Most multi-provider LLM tools rely on APIs — which often lag behind webapps in features (Code Interpreter, multimodal uploads, vendor-specific UI). GodMode takes the opposite approach: it embeds the full vendor webapps into a lightweight desktop webview so you can use each provider's latest features immediately and compare outputs side-by-side.
What Sets It Apart
- Webapp-first, not API-first: By running providers as webviews you get immediate access to features that appear on the official sites (e.g., Code Interpreter-like tools, file uploads) without waiting for API support. So what? You can test vendor-specific capabilities the moment they land.
- Synchronized input across panes: Type once at the bottom and submit to all configured webviews simultaneously (or focus a single pane to continue exploring). So what? Dramatically lowers friction for A/B comparisons and prompt iteration across providers.
- Lightweight desktop UX and keyboard-driven workflow: Quick-open (Cmd+Shift+G), Cmd+Enter send, pane popping (Cmd+1/2/3) and other shortcuts make it feel like a productivity tool rather than another browser tab. So what? Faster experimental loops for prompt engineers and researchers.
- Local model and community-friendly: Supports hooking to local GGML/text-generation-webui instances (via oobabooga) and can be built from source; the project captures community telemetry opt-in plans to gather comparative win rates. So what? Enables mixed experiments with closed and local models without committing to paid APIs.
Who it's for — and tradeoffs
Great fit if you: prompt-engineer across multiple providers, need to compare vendor features day-one, or prefer a desktop quick-switch UI for chat workloads.

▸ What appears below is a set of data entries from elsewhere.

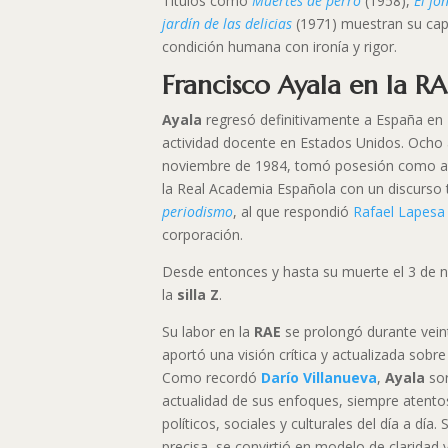
Títulos como
Muertes de perro
(1958),
El fo
jardín de las delicias
(1971) muestran su capa
condición humana con ironía y rigor.
Francisco Ayala en la R
Ayala
regresó definitivamente a España en 
actividad docente en Estados Unidos. Ocho 
noviembre de 1984, tomó posesión como 
la Real Academia Española con un discurso 
periodismo
, al que respondió
Rafael Lapesa
corporación.
Desde entonces y hasta su muerte el 3 de 
la
silla Z
.
Su labor en la
RAE
se prolongó durante veint
aportó una visión crítica y actualizada sobre
Como recordó
Darío Villanueva
,
Ayala
sor
actualidad de sus enfoques, siempre atento
políticos, sociales y culturales del día a día.
precisa, se convirtió en modelo de claridad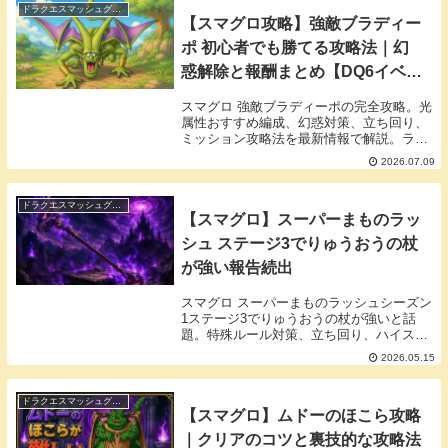
ドラクエスマッシュグロウ
【スマグロ攻略】強敵ブラディー
ポ 初心者でも勝てる攻略法｜幻
惑解除と報酬まとめ【DQ6イベン
ト】
スマグロ 強敵ブラディーポの完全攻略。光
属性おすすめ編成、幻惑対策、立ち回り、
ミッション攻略法を最新情報で解説。ラミ
アスのつるぎ活用で超むずかしいも安定ク
2026.07.09
リア！
ドラクエスマッシュグロウ
【スマグロ】スーパーまものラッ
シュ ステージ3でりゅうおうの杖
が強い報告続出
スマグロ スーパーまものラッシュシーズン
1ステージ3でりゅうおうの杖が強いと話
題。特殊ルール対策、立ち回り、ハイスコ
アのコツをまとめました。
2026.05.15
ドラクエスマッシュグロウ
【スマグロ】ムドーのほこら攻略
｜クリアのコツと裏技的な攻略法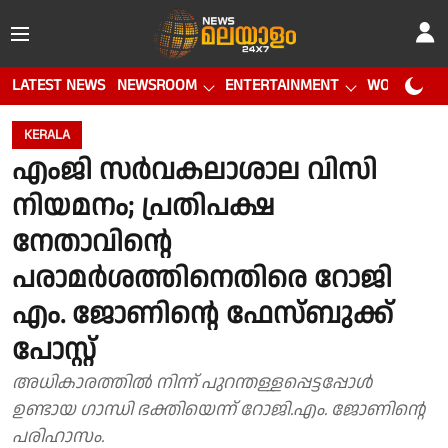
LATEST NEWS
NEWSROOM
ENTERTAINMENT
WORLD CUP
KERALA
എംജി സർവകലാശാല വിസി
നിയമനം; പ്രതിപക്ഷ
നേതാവിൻ്റെ
പരാമർശത്തിനെതിരെ റോജി
എം. ജോണിൻ്റെ ഫേസ്ബുക്ക്
പോസ്റ്റ്
അധികാരത്തിൽ നിന്ന് പുറന്തള്ളപ്പെട്ടപ്പോൾ
ഉണ്ടായ ഗാന്ധി ഭക്തിയെന്ന് റോജി.എം. ജോണിൻ്റെ
പരിഹാസം.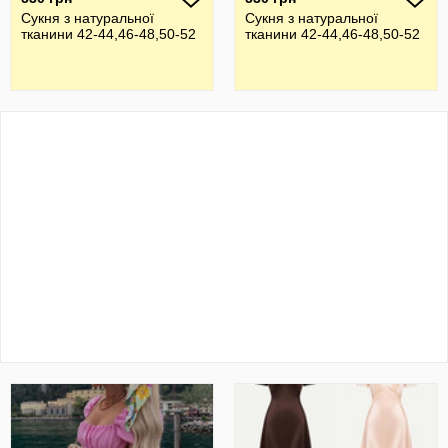
Сукня з натуральної
Сукня з натуральної
тканини 42-44,46-48,50-52
тканини 42-44,46-48,50-52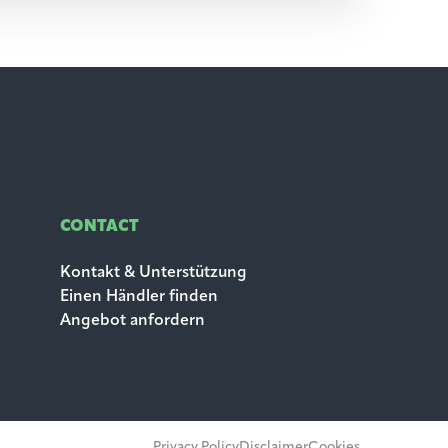
CONTACT
Kontakt & Unterstützung
Einen Händler finden
Angebot anfordern
Privacy Policy
Disclaimer
Cookies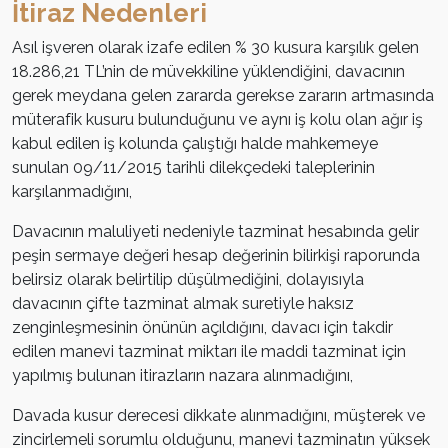
İtiraz Nedenleri
Asıl işveren olarak izafe edilen % 30 kusura karşılık gelen
18.286,21 TL’nin de müvekkiline yüklendiğini, davacının
gerek meydana gelen zararda gerekse zararın artmasında
müterafik kusuru bulunduğunu ve aynı iş kolu olan ağır iş
kabul edilen iş kolunda çalıştığı halde mahkemeye
sunulan 09/11/2015 tarihli dilekçedeki taleplerinin
karşılanmadığını,
Davacının maluliyeti nedeniyle tazminat hesabında gelir
peşin sermaye değeri hesap değerinin bilirkişi raporunda
belirsiz olarak belirtilip düşülmediğini, dolayısıyla
davacının çifte tazminat almak suretiyle haksız
zenginleşmesinin önünün açıldığını, davacı için takdir
edilen manevi tazminat miktarı ile maddi tazminat için
yapılmış bulunan itirazların nazara alınmadığını,
Davada kusur derecesi dikkate alınmadığını, müşterek ve
zincirlemeli sorumlu olduğunu, manevi tazminatın yüksek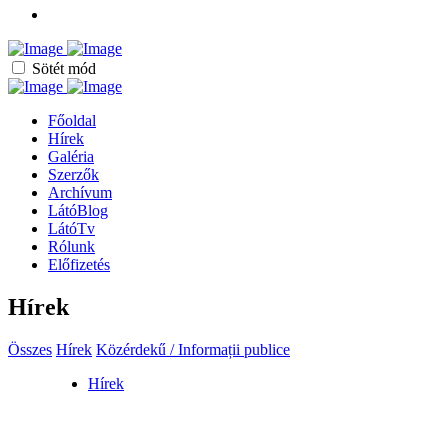
Sötét mód
Főoldal
Hírek
Galéria
Szerzők
Archívum
LátóBlog
LátóTv
Rólunk
Előfizetés
Hírek
Összes
Hírek
Közérdekű / Informații publice
Hírek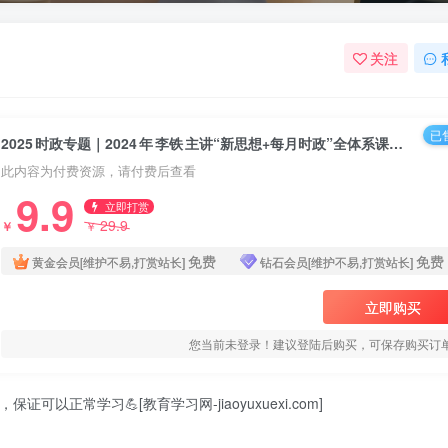
关注
已售
2025 时政专题｜2024 年 李铁 主讲“新思想+每月时政”全体系课程解读2025 时政专题｜2024 年 李铁 主讲“新思想+每月时政”全体系课程解读
此内容为付费资源，请付费后查看
9.9
立即打赏
29.9
￥
￥
免费
免费
黄金会员[维护不易,打赏站长]
钻石会员[维护不易,打赏站长]
立即购买
您当前未登录！建议登陆后购买，可保存购买订
可以正常学习💪[教育学习网-jiaoyuxuexi.com]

It’s also useful for researchers who want combined signals from closed and local models.
Look elsewhere if you: require enterprise-grade single-sign-on or audited binaries (Windows/Linux builds are available but were recently added and need polish), need a strictly API-based reproducible pipeline, or must avoid any browser-login flows for security reasons. There are known authentication quirks (notably with some Google/Bard flows) and some platform builds may trigger OS warnings until code-signing is complete.
Where it fits
GodMode sits between web aggregators (nat.dev, ChatALL) and a full browser workflow: faster than managing many tabs, more faithful to vendor features than API wrappers, and more focused than a general-purpose aggregator. With ~4.9k stars and active contributions, it’s practical for power users who value immediacy and comparison over API-centric reproducibility.
If you want to extend it, the repo encourages PRs (providers, UI polish, platform packaging), and the codebase makes it straightforward to add custom provider hooks or improve local model integrations.